About this task:
Only lines containing the string "inventory" belong in the answer; copy all of them from the entries.

Dataset extract:
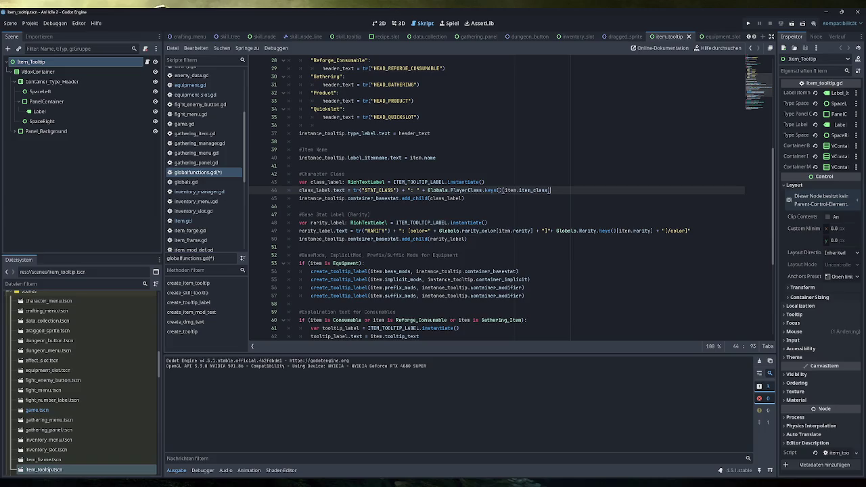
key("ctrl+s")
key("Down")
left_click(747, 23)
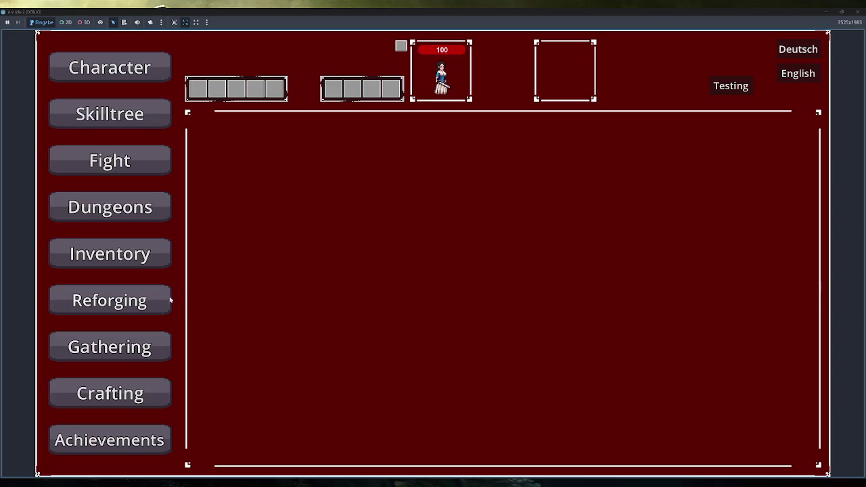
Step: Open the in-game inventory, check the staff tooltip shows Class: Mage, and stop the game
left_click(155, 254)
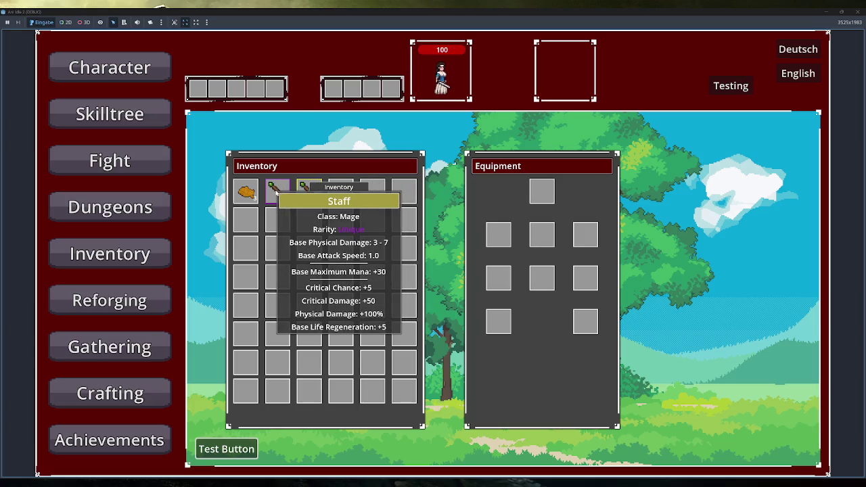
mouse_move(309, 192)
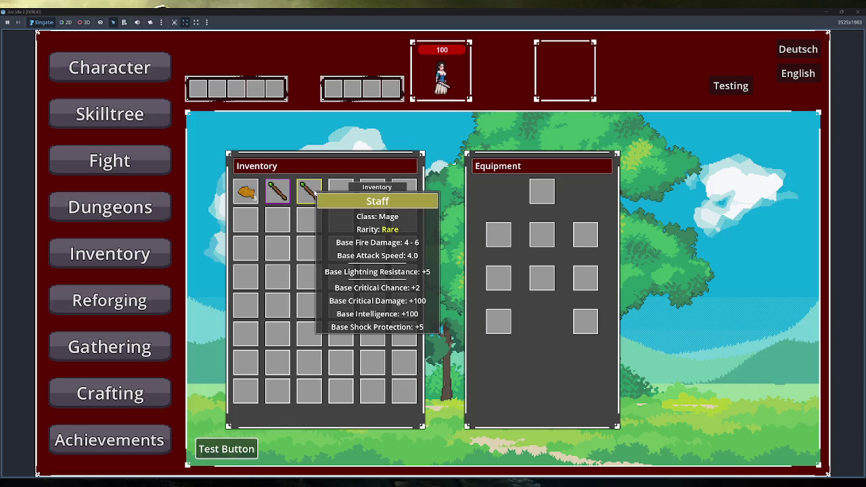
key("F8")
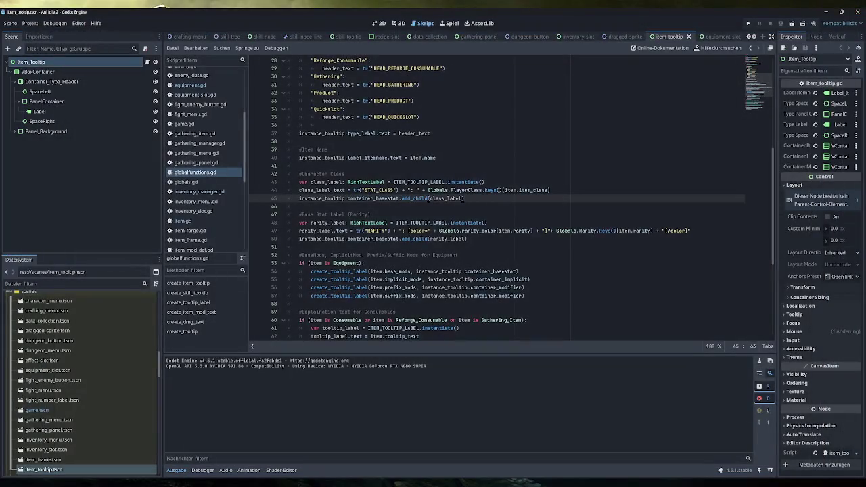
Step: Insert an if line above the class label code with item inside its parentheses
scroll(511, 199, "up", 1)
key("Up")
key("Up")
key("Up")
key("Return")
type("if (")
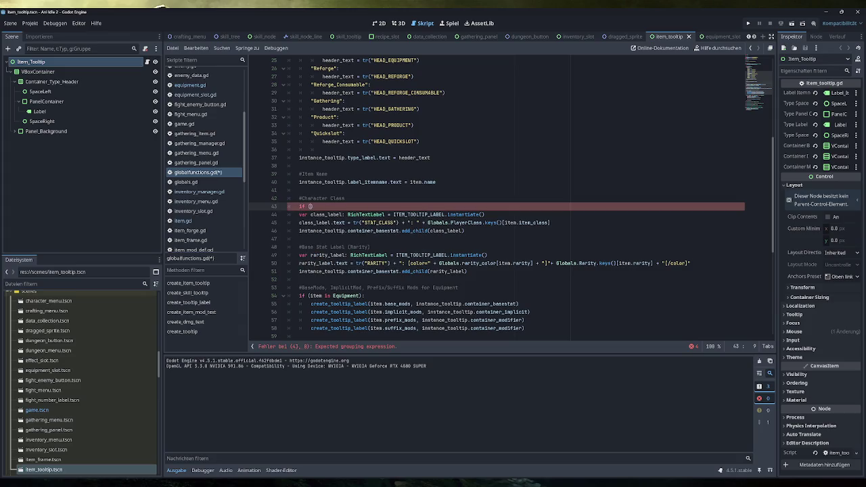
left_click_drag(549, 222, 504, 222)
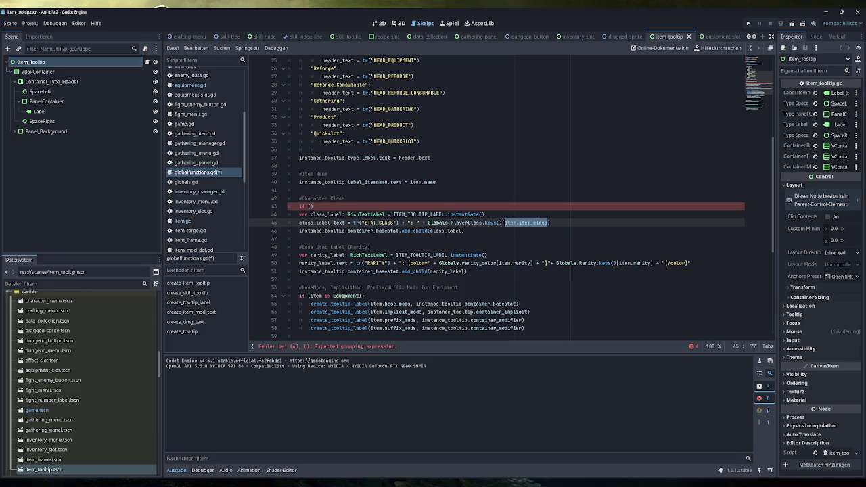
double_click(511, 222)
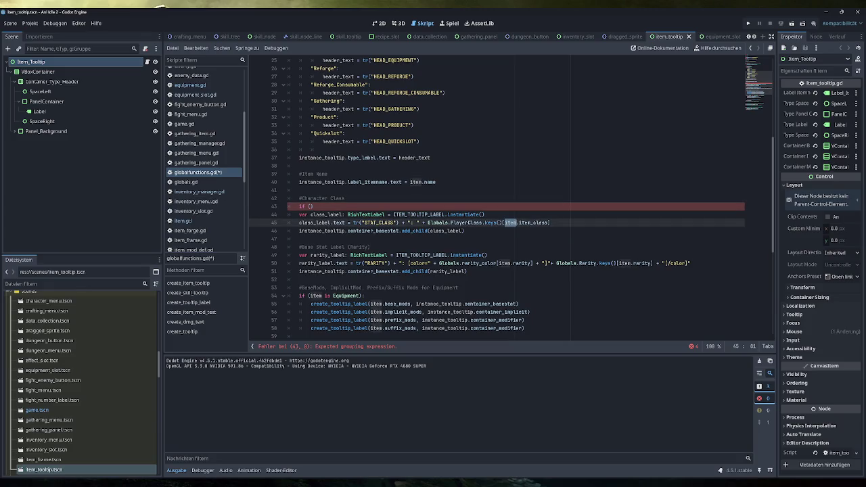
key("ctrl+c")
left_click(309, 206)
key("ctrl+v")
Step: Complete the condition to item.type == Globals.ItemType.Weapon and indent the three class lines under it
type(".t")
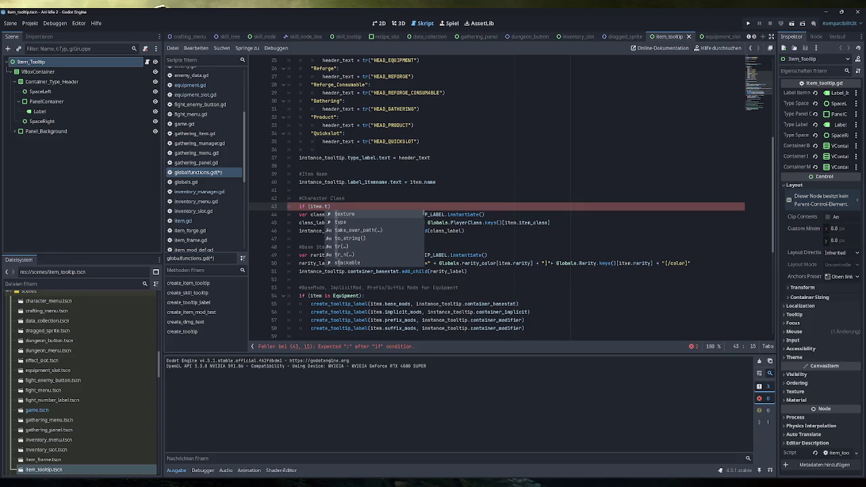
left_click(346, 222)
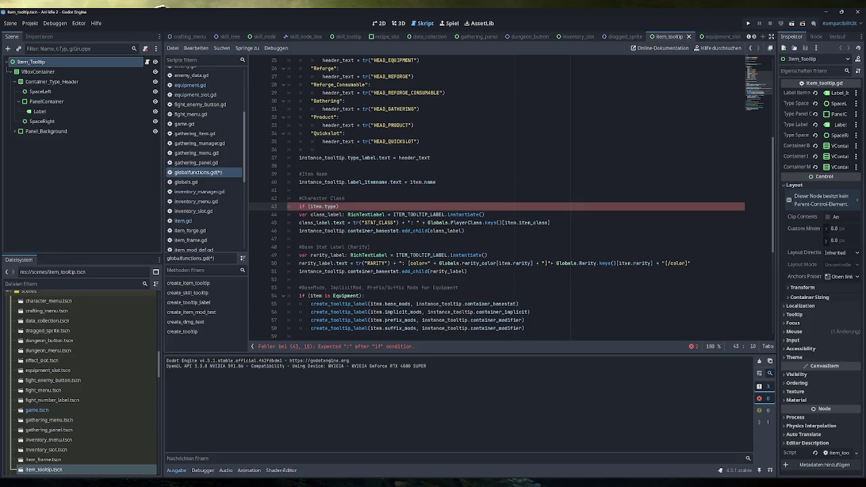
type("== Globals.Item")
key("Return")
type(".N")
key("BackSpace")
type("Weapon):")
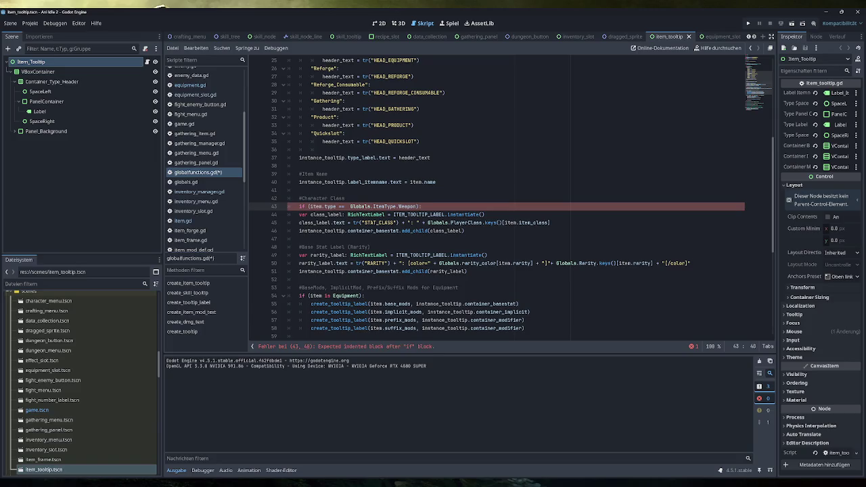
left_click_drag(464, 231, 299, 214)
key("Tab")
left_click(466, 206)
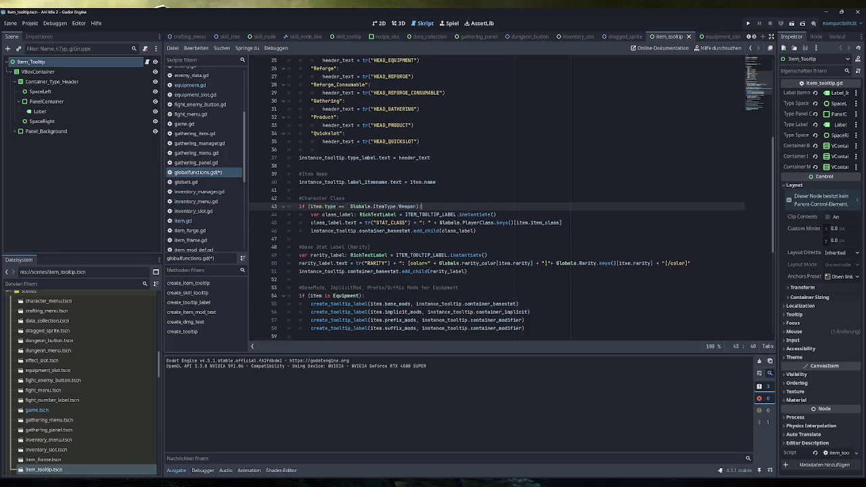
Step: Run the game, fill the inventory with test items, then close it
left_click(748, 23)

Result of this exercise:
Step: Open the in-game inventory, check the staff tooltip shows Class: Mage, and stop the game
Step: Run the game, fill the inventory with test items, then close it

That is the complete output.